(SELECTED TEXT)
The kitchen staff of huge noble or royal courts occasionally numbered in the hundreds: pantlers, bakers, waferers, sauciers, larderers, butchers, carvers, page boys, milkmaids, butlers, and numerous scullions. While an average peasant household often made do with firewood collected from the surrounding woodlands, the major kitchens of households had to cope with the logistics of providing at least two meals daily for several hundred people. Guidelines on how to prepare for a two-day banquet can be found in the cookbook Du fait de cuisine ('On cookery') written in 1420 in part to compete with the court of Burgundy by Maistre Chiquart, master chef of Duke Amadeus VIII of Savoy. Chiquart recommends that the chief cook should have at hand at least 1,000 cartloads of "good, dry firewood" and a large barnful of coal.

(PROBLEMS AND TASKS)
1 > In the passage on medieval kitchens, change the part from "The kitchen staff" to "barnful of coal." by replacing "firewood" with "timber", and give that part again.
2 > List every kind of kitchen staff that the passage on medieval kitchens names after "butchers".
3 > According to the passage on medieval kitchens, state whether each statement agrees with the text: (a) Du fait de cuisine was written in 1420. (b) An average peasant household relied on coal for fuel. (c) Maistre Chiquart was master chef at the court of Burgundy.

(INFORMATION SUPPLIED)
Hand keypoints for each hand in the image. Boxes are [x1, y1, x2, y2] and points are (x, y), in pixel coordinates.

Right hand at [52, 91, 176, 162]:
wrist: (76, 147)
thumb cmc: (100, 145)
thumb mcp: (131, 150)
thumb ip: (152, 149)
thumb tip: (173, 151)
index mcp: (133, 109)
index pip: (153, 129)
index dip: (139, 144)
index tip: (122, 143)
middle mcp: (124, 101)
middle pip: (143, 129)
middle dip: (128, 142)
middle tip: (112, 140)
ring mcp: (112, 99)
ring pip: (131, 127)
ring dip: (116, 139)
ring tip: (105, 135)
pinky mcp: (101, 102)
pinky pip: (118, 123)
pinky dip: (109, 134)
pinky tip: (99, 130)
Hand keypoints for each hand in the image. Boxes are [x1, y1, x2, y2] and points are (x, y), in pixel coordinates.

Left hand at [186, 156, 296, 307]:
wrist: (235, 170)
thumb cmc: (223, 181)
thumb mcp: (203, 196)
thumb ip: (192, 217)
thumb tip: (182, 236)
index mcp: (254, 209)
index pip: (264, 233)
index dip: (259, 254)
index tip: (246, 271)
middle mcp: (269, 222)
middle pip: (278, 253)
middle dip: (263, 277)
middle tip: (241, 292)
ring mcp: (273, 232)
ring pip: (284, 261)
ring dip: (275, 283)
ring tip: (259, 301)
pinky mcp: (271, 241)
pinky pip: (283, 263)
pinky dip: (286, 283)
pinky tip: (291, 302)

--

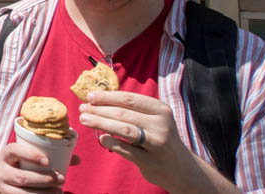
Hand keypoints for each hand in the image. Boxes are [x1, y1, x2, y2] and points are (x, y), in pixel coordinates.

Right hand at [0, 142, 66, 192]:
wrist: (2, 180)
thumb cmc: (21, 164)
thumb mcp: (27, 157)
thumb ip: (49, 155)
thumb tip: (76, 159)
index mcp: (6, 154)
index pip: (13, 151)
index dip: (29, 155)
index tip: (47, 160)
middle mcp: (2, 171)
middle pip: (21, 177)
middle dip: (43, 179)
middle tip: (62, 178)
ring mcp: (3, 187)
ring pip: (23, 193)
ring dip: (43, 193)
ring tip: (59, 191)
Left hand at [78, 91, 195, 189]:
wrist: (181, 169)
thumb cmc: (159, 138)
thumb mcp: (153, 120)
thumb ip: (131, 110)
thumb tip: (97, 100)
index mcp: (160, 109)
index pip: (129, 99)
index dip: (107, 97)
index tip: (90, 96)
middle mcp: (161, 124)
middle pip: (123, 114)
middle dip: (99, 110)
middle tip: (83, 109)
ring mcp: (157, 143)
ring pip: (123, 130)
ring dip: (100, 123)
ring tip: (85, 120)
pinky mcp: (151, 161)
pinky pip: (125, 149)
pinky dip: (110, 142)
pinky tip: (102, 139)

(SOLUTIONS IN ORDER)
1 >
The kitchen staff of huge noble or royal courts occasionally numbered in the hundreds: pantlers, bakers, waferers, sauciers, larderers, butchers, carvers, page boys, milkmaids, butlers, and numerous scullions. While an average peasant household often made do with timber collected from the surrounding woodlands, the major kitchens of households had to cope with the logistics of providing at least two meals daily for several hundred people. Guidelines on how to prepare for a two-day banquet can be found in the cookbook Du fait de cuisine ('On cookery') written in 1420 in part to compete with the court of Burgundy by Maistre Chiquart, master chef of Duke Amadeus VIII of Savoy. Chiquart recommends that the chief cook should have at hand at least 1,000 cartloads of "good, dry timber" and a large barnful of coal.

2 > carvers, page boys, milkmaids, butlers, scullions

3 >
(a) Yes: "written in 1420"
(b) No: "made do with firewood collected from the surrounding woodlands"
(c) No: "master chef of Duke Amadeus VIII of Savoy"